Het is in Nederland voor sterrenliefhebbers niet bepaald fijn toeven. De lucht wordt geteisterd door regen en bewolking. En lichtvervuiling beperkt onze blik op de nachtelijke hemel nog eens verder. Wetenschapshistoricus David Baneke draait dan ook niet om de hete brij heen in de inleiding op zijn uitvoerig geresearchte overzichtswerk De ontdekkers van de hemel.
‘Nederland is de slechtst denkbare plaats om sterrenkundige waarnemingen te doen’, schrijft hij. Een groter contrast met de prachtige sterrenhemel op de droge hoogvlakten op Chili, de locatie van prestigieuze megatelescopen, is vrijwel niet denkbaar.
Het is daarom opmerkelijk dat Nederland al jarenlang een speler van formaat blijkt op het academische astronomische wereldtoneel. Op zoek naar een verklaring leidt Baneke de lezer rond in de complete historie van de Nederlandse sterrenkunde. Het is een indrukwekkend kunststukje waarvoor hij vrijwel alle belangrijke onderzoekers uit de Nederlandse sterrenkunde uitgebreid aan de tand voelde.
Luisteren in plaats van kijken
Uit dat relaas doemen vervolgens langzaam de contouren op van verklaringen voor het succes. Zo kunnen Nederlandse sterrenkundigen volgens Baneke bijvoorbeeld erg goed samenwerken. Belangrijker nog is de opkomst van de radioastronomie, waarin Nederland een bepalende rol speelde. Daardoor konden astronomen naar de kosmos ‘luisteren’ in plaats van ‘kijken’, zodat ze geen last meer hadden van die typische grijze luchten.

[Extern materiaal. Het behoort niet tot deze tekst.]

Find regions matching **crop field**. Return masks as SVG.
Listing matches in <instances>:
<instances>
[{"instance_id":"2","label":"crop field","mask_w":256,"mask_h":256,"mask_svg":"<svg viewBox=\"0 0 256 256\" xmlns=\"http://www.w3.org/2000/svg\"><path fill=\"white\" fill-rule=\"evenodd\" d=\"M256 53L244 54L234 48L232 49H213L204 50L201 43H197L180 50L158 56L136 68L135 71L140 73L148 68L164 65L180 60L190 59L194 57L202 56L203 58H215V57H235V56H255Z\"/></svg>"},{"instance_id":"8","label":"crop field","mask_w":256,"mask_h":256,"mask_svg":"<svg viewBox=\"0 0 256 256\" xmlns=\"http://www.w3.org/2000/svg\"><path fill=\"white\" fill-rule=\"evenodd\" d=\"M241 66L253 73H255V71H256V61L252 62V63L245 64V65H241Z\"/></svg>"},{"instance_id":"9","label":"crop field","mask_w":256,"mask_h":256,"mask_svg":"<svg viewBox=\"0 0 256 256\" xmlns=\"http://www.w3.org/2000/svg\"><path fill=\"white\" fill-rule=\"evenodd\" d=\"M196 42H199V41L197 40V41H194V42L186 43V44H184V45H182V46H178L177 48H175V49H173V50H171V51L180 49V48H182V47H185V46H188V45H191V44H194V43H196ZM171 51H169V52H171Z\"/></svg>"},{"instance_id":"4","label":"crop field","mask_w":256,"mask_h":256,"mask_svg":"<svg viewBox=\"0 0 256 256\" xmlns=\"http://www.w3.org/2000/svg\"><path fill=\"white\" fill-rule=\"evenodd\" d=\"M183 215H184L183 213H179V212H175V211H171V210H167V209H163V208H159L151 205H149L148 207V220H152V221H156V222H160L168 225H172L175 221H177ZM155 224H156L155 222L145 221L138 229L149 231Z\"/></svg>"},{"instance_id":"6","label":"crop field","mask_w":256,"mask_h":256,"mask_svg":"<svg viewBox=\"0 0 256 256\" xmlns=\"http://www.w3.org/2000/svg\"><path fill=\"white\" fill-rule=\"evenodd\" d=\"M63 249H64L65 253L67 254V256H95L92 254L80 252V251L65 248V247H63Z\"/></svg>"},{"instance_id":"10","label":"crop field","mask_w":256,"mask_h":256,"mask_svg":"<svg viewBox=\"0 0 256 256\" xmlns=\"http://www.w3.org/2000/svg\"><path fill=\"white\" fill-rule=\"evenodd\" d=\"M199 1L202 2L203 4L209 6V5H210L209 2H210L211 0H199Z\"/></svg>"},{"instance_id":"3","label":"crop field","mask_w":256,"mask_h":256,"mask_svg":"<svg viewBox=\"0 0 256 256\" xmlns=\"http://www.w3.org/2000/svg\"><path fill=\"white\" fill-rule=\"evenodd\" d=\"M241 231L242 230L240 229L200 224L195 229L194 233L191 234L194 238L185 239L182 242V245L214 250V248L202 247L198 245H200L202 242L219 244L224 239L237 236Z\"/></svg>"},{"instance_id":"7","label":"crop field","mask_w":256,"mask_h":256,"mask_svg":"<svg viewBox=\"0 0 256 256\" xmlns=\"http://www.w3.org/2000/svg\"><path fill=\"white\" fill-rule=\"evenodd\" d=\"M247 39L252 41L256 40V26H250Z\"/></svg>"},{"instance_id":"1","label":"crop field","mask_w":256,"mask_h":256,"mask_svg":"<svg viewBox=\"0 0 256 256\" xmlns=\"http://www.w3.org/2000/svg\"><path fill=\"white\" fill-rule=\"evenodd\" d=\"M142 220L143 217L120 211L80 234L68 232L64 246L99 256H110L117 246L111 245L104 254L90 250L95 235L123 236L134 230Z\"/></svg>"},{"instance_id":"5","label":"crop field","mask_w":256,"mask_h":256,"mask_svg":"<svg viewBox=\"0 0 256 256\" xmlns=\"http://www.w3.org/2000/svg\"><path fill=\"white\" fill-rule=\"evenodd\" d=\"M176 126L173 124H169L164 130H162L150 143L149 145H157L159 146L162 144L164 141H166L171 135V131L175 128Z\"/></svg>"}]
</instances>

Op een heuvel tussen de Drentse plaatsen Exloo en Buinen vind je tegenwoordig een aansprekend resultaat ontwikkeling. Daar ligt het centrum van de lofar radiotelescoop, een verzameling van duizenden losse radioantennes die zich over heel Europa uitstrekken. Voor een internationale toptelescoop hoef je daarom tegenwoordig niet meer naar Chili.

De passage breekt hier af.